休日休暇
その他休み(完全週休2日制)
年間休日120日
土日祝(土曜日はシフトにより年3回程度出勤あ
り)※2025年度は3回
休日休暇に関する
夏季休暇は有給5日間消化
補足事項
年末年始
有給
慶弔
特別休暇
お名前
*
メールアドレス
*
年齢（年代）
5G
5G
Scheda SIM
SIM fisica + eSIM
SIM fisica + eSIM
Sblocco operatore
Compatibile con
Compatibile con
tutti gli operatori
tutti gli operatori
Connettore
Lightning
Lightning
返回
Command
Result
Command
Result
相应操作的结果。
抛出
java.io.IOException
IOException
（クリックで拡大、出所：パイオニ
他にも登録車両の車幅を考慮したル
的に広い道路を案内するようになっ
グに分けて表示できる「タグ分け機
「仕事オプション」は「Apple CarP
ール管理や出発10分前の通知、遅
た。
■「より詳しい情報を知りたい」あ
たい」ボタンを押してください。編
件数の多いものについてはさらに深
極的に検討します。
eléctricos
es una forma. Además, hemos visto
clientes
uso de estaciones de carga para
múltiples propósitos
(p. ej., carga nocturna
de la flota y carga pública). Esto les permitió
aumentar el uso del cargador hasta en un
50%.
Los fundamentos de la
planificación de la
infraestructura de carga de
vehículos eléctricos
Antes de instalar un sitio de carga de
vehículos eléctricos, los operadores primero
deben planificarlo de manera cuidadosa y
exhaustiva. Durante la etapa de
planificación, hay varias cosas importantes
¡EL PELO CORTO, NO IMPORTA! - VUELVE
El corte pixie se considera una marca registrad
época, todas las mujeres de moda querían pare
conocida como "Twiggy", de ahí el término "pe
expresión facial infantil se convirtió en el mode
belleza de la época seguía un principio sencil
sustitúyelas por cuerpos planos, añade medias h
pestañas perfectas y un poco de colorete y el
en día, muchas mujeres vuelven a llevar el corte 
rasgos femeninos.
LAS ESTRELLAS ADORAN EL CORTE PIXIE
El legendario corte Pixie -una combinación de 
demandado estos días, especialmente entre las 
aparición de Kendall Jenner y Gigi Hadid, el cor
++++++++++++++++++++
§ Task objective: In the entries above, restate word for word the lines between the one holding "infraestructura de carga de" and the one holding "El legendario corte", inclusive, and nothing besides.

§ Answer to the exercise:
infraestructura de carga de
vehículos eléctricos
Antes de instalar un sitio de carga de
vehículos eléctricos, los operadores primero
deben planificarlo de manera cuidadosa y
exhaustiva. Durante la etapa de
planificación, hay varias cosas importantes
¡EL PELO CORTO, NO IMPORTA! - VUELVE
El corte pixie se considera una marca registrad
época, todas las mujeres de moda querían pare
conocida como "Twiggy", de ahí el término "pe
expresión facial infantil se convirtió en el mode
belleza de la época seguía un principio sencil
sustitúyelas por cuerpos planos, añade medias h
pestañas perfectas y un poco de colorete y el
en día, muchas mujeres vuelven a llevar el corte 
rasgos femeninos.
LAS ESTRELLAS ADORAN EL CORTE PIXIE
El legendario corte Pixie -una combinación de 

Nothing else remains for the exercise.